Personal information
- Full name: Sibsankar Arabinda Roy
- Born: 10 October 1990 (age 35) Guwahati, Assam, India
- Nickname: Sibu
- Batting: Left-handed
- Bowling: Right-arm off break
- Role: Batter

Domestic team information
- 2008–present: Assam
- Source: Cricinfo, 5 October 2015

= Sibsankar Roy (cricketer) =

Indian cricketer (born 1990)

Sibsankar Arabinda Roy (born 10 October 1990) is an Indian cricketer. He is a left-handed batter and a right-arm off-break bowler who plays for Assam in domestic cricket.

==Career==
Roy was born in Guwahati. He began his cricketing career in the youth ranks of Assam, in the 2001-02 National Under-14s tournament, aged just eleven. He moved up to the Under-15s team the following year, for whom he played for two consecutive seasons.

Roy started 2004–05 with the Under-19s team before moving to the Under-17s, moving back to the Under-19s in 2005–06. Roy maintained his position in the Under-19s in 2006–07, and played a couple of games for the Under-22s in 2007–08, before making his step up to the first team.

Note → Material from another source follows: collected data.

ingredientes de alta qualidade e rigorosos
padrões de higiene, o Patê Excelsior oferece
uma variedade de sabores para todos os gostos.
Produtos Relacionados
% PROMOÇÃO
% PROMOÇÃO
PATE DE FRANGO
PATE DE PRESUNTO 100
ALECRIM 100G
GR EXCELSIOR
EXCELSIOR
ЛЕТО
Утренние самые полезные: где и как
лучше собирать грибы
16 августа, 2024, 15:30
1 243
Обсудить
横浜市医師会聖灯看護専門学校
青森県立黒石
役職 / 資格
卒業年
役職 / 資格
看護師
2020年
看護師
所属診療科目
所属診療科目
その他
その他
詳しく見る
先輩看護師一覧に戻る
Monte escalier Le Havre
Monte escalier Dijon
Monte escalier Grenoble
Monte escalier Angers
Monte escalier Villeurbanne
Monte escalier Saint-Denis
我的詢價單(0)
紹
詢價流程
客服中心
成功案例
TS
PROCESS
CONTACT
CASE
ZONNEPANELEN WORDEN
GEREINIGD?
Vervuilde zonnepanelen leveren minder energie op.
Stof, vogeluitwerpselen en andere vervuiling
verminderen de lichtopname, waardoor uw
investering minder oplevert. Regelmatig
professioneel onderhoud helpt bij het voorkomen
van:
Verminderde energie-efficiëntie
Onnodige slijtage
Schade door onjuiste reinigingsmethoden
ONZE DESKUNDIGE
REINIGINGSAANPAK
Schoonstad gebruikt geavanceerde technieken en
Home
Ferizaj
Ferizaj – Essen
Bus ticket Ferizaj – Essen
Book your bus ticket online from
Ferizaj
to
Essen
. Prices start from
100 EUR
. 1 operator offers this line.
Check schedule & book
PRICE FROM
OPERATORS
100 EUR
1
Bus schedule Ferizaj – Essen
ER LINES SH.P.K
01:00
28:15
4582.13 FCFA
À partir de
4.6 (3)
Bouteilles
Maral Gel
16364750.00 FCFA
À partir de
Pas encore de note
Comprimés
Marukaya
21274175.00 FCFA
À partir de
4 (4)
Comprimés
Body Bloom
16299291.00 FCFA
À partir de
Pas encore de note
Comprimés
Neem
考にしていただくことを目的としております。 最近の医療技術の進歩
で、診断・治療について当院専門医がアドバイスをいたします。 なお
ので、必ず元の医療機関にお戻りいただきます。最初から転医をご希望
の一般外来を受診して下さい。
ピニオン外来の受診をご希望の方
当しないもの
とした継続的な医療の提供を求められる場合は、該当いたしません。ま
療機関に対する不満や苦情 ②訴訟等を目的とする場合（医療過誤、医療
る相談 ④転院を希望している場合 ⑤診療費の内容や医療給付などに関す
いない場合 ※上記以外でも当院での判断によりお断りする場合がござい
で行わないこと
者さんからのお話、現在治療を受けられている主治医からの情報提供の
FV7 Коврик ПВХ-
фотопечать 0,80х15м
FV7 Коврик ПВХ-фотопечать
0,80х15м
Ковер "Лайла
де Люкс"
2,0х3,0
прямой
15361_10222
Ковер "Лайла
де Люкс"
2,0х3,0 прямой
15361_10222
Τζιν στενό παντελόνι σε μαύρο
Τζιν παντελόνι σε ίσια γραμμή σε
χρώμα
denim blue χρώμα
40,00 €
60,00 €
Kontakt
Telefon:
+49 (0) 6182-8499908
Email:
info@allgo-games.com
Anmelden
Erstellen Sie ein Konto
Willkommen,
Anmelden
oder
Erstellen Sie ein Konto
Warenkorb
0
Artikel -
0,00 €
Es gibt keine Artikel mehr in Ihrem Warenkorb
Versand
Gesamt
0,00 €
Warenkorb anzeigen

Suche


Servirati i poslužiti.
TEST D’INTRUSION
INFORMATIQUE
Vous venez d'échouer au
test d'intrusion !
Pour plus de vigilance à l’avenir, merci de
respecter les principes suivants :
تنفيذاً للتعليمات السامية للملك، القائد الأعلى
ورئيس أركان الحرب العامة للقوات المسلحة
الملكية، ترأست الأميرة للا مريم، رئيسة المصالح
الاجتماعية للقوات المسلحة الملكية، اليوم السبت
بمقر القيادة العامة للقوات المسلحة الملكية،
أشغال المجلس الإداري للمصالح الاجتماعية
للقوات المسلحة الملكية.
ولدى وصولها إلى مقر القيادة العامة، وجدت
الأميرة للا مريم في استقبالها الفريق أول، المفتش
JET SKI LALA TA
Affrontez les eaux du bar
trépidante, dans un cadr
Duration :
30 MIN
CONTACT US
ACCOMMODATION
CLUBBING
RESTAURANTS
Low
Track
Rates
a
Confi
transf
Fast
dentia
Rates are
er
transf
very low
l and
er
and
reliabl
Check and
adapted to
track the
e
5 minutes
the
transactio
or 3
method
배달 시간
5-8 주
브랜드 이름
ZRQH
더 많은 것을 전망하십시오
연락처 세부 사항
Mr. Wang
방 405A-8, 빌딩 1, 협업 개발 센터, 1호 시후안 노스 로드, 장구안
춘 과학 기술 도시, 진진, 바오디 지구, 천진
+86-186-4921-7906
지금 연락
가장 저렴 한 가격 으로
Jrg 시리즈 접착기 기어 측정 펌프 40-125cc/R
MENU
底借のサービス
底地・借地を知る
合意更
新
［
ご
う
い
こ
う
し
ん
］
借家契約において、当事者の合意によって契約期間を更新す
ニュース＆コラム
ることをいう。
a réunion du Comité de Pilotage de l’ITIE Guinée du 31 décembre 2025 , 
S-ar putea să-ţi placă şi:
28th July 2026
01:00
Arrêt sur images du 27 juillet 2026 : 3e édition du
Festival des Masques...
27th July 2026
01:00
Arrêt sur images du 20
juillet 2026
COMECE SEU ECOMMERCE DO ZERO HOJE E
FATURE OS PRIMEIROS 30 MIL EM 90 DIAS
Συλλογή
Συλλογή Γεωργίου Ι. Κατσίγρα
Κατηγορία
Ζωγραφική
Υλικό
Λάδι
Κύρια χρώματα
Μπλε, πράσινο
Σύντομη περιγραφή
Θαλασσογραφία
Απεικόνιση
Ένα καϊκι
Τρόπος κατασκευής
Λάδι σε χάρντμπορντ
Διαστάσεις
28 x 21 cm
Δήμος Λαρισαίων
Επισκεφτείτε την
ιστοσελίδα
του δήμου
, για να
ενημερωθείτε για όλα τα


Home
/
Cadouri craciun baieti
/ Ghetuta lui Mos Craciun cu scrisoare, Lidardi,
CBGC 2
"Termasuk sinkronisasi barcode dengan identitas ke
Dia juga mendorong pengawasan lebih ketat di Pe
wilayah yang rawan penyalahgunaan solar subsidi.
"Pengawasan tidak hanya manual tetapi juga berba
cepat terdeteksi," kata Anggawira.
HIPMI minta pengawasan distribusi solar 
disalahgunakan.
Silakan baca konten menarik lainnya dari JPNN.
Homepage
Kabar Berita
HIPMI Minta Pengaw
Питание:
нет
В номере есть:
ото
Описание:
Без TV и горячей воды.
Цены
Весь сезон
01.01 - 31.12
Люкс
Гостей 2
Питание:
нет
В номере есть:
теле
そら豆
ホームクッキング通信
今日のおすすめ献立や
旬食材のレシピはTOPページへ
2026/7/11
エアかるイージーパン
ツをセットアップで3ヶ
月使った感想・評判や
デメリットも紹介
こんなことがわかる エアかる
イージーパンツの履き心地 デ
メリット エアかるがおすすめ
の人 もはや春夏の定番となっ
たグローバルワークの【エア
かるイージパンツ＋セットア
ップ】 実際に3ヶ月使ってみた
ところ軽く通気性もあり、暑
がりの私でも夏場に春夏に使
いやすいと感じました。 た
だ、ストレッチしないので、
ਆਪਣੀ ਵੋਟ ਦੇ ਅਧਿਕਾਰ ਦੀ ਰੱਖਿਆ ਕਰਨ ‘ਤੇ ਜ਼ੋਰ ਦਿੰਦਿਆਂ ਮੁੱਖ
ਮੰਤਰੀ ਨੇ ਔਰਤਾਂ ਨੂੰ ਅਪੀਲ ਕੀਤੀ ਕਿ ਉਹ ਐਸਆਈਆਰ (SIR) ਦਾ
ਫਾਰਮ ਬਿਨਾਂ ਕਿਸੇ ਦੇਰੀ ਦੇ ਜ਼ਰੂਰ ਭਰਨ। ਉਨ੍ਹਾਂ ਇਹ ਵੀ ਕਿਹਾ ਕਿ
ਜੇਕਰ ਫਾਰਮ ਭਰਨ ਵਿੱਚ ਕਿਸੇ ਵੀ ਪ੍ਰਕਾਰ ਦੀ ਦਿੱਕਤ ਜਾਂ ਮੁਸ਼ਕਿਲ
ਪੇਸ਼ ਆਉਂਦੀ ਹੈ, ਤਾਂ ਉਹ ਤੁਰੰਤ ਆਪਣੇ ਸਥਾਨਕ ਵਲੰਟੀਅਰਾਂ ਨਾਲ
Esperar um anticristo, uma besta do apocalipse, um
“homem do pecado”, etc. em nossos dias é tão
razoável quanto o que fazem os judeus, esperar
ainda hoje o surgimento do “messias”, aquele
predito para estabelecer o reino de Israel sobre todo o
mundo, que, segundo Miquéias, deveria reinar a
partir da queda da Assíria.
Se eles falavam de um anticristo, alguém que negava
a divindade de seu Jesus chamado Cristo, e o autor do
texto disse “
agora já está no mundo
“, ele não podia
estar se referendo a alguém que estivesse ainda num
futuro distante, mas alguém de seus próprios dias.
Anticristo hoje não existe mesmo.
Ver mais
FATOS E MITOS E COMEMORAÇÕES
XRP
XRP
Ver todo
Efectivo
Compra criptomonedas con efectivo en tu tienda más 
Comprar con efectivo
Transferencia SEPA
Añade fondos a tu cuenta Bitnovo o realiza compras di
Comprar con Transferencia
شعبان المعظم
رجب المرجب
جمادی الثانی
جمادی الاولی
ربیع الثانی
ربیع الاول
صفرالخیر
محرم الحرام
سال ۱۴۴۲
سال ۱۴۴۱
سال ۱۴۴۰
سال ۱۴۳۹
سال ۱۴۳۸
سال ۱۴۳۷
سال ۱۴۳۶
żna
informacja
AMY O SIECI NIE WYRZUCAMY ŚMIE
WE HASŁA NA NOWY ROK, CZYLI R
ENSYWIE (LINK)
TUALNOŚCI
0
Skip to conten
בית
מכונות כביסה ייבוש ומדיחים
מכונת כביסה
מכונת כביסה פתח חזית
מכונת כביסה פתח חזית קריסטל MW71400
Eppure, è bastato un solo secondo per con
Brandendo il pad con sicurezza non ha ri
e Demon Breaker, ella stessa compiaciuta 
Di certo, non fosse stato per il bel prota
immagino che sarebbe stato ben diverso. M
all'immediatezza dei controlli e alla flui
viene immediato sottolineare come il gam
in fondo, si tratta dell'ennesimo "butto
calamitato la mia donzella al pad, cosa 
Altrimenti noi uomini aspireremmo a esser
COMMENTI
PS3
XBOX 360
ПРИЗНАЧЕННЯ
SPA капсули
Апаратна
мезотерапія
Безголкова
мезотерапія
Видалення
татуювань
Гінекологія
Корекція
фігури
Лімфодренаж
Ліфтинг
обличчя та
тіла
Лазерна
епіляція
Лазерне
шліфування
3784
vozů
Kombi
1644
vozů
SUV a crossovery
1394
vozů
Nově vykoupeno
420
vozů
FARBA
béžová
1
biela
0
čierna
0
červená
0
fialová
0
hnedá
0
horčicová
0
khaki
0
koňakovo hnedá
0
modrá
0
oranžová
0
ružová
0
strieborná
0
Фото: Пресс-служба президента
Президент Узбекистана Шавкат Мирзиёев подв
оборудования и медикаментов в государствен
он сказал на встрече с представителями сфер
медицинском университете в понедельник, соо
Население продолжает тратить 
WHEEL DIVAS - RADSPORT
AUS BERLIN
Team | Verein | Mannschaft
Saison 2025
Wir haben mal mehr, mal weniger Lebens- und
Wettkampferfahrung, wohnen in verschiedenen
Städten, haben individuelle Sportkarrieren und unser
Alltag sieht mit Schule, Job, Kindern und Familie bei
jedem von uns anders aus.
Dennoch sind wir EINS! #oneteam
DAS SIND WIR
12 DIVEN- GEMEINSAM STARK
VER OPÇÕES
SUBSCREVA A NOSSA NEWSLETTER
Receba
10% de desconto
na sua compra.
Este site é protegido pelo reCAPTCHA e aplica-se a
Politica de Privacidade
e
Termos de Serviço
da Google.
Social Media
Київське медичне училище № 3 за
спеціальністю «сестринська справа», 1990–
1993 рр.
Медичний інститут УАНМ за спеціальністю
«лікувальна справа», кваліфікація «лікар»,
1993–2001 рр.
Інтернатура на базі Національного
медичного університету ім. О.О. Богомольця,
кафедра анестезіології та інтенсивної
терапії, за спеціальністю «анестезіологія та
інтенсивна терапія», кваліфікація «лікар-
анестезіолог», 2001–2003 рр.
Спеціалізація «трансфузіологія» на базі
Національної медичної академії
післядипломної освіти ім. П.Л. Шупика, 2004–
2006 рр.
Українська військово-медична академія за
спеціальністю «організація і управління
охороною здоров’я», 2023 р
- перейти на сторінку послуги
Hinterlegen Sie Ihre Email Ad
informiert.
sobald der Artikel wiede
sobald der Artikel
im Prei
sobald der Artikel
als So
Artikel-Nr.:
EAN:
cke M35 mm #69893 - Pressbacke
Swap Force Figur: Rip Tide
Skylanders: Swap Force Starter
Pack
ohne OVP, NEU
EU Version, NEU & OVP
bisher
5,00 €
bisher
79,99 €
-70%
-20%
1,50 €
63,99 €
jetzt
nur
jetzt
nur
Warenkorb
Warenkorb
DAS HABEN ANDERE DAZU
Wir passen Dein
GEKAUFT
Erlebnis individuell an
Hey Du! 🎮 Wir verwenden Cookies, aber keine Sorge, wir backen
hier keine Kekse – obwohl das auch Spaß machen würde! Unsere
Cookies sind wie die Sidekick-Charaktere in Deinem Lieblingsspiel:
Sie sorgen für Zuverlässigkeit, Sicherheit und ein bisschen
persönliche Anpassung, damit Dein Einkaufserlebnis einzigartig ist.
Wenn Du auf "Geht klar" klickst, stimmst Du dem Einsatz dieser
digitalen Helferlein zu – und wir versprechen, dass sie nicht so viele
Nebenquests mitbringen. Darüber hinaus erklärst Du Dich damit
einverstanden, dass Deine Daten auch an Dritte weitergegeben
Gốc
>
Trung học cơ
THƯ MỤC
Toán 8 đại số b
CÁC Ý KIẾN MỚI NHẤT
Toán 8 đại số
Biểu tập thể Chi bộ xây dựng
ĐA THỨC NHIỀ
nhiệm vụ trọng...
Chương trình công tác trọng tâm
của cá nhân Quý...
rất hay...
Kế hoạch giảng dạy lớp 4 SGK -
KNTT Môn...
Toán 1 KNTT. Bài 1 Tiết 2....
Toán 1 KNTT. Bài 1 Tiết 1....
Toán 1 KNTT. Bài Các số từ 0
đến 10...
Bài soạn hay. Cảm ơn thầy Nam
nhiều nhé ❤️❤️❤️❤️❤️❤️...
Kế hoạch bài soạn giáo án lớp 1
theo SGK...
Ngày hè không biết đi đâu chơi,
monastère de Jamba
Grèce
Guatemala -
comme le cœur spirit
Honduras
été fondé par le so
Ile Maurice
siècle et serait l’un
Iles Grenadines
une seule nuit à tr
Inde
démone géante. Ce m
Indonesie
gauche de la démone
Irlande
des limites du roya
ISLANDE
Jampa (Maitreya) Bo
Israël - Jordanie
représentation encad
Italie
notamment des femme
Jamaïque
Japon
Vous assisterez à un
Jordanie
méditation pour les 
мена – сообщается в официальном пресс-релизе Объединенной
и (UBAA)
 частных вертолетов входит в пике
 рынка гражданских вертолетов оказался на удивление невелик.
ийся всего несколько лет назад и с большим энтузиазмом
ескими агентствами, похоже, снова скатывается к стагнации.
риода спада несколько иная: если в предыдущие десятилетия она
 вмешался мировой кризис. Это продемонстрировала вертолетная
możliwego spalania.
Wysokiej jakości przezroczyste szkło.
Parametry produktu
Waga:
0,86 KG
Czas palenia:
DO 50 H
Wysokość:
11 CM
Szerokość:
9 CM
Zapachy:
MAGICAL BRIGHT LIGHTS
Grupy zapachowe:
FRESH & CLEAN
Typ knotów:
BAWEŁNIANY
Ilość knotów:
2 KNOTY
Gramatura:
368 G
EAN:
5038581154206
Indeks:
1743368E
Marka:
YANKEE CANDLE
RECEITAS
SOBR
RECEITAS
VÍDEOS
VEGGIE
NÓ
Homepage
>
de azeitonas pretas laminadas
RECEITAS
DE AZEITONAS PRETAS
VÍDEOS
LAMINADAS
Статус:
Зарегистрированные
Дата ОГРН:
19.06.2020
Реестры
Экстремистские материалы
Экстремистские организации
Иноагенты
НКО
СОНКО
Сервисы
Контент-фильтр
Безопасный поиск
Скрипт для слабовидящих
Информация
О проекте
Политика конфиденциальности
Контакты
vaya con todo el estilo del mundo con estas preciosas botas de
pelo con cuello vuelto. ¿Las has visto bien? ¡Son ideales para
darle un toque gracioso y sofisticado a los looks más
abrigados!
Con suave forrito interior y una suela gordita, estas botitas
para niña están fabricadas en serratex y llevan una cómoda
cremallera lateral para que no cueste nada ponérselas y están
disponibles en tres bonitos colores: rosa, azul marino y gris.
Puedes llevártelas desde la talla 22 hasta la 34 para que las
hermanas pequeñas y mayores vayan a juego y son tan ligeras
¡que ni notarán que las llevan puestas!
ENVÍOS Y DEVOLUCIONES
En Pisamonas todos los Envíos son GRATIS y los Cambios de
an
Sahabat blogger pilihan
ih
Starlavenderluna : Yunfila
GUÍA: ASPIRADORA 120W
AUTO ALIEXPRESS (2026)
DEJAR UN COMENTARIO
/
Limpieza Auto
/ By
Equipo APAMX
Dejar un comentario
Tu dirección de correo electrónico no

Roy made his List A debut for Assam in the 2007-08 Vijay Hazare Trophy against Orissa, scoring 35 runs in a narrow defeat. Roy's first-class debut followed the following season, making his debut in the second round of fixtures, against Tripura in the 2008–09 Ranji Trophy. He has played for East Zone and India Blue in the 2012–13 Deodhar Trophy and NKP Salve Challenger Trophy 2013-14 respectively.